Using the information:
#1 From the text on particularly hazardous substances, retype the passage from "Two lists are" up to and including "under CARC NTP.".
#2 In the text on particularly hazardous substances, what is a carcinogen defined as?
#3 Continue the text on particularly hazardous substances from where it stops.

Source text:
□ □ □
Particularly hazardous substances (PHS) are those chemicals with special acute or chronic hazards. The OSHA laboratory Standard (29 CFR § 1910.1450) defines a PHS as a select carcinogen, reproductive toxin, or substance which has a high degree of acute toxicity. The Standard requires Standard Operating Procedures (SOP) "relevant to safety and health considerations to be followed when laboratory work involves the use of hazardous chemicals."
Two lists are provided to guide laboratories in knowing which substances require development of Standard Operating Procedures; Laboratory Chemicals and Drugs.
Carcinogens - A carcinogen is a substance capable of causing cancer. Carcinogens are chronically toxic substances; that is, they cause damage after repeated or long-duration exposure, and their effects may become evident only after a long latency period. A chemical is considered a carcinogen, if it is included in any of the following carcinogen lists:
- Under the category "known to be carcinogens" in the Annual Report of Carcinogens published by the National Toxicology Program (NTP) latest edition. These are included in the table under CARC NTP.
□ □ □
The data:
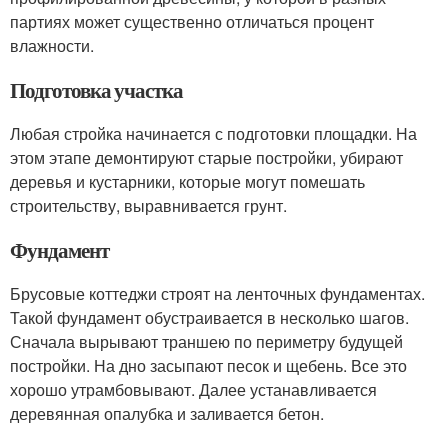
партиях может существенно отличаться процент
влажности.
Подготовка участка
Любая стройка начинается с подготовки площадки. На
этом этапе демонтируют старые постройки, убирают
деревья и кустарники, которые могут помешать
строительству, выравнивается грунт.
Фундамент
Брусовые коттеджи строят на ленточных фундаментах.
Такой фундамент обустраивается в несколько шагов.
Сначала вырывают траншею по периметру будущей
постройки. На дно засыпают песок и щебень. Все это
хорошо утрамбовывают. Далее устанавливается
деревянная опалубка и заливается бетон.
□ □ □
Results of the tasks:
#1
Two lists are provided to guide laboratories in knowing which substances require development of Standard Operating Procedures; Laboratory Chemicals and Drugs.
Carcinogens - A carcinogen is a substance capable of causing cancer. Carcinogens are chronically toxic substances; that is, they cause damage after repeated or long-duration exposure, and their effects may become evident only after a long latency period. A chemical is considered a carcinogen, if it is included in any of the following carcinogen lists:
- Under the category "known to be carcinogens" in the Annual Report of Carcinogens published by the National Toxicology Program (NTP) latest edition. These are included in the table under CARC NTP.

#2 A substance capable of causing cancer.

#3
- Group 1 ("carcinogenic to humans") and Group 2A (“probable human carcinogen”) of the International Agency for Research on Cancer (IARC). These are included in the table as CARC IARC.
- OSHA-regulated carcinogens as listed in Subpart Z of the OSHA standards. These are included in the table as CARC OSHA.
Reproductive Toxins - Reproductive toxins are substances capable of causing adverse effects on various aspects of reproduction, including fertility, gestation, lactation, and general reproductive performance. When a pregnant woman is exposed to a chemical, the fetus may be exposed as well because the placenta is an extremely poor barrier to chemicals. Reproductive toxins can affect both men and women. Male reproductive toxins can in some cases lead to sterility. Additional information on reproductive toxins is provided in the publication, Catalog of Teratogenic Agents, T.H. Shepard, 12th Edition, Johns Hopkins Press, 2007. These are included in the table as REPRO SHEP.
Substances with a High Acute Toxicity - High acute toxicity refers to any chemical that falls within any of the following OSHA- defined categories:
- A chemical with a median lethal dose (LD50) of 50 mg or less per kg of body weight when administered orally to certain test populations.
- A chemical with an LD50 of 200 mg less per kg of body weight when administered by continuous contact for 24 hours to certain test populations.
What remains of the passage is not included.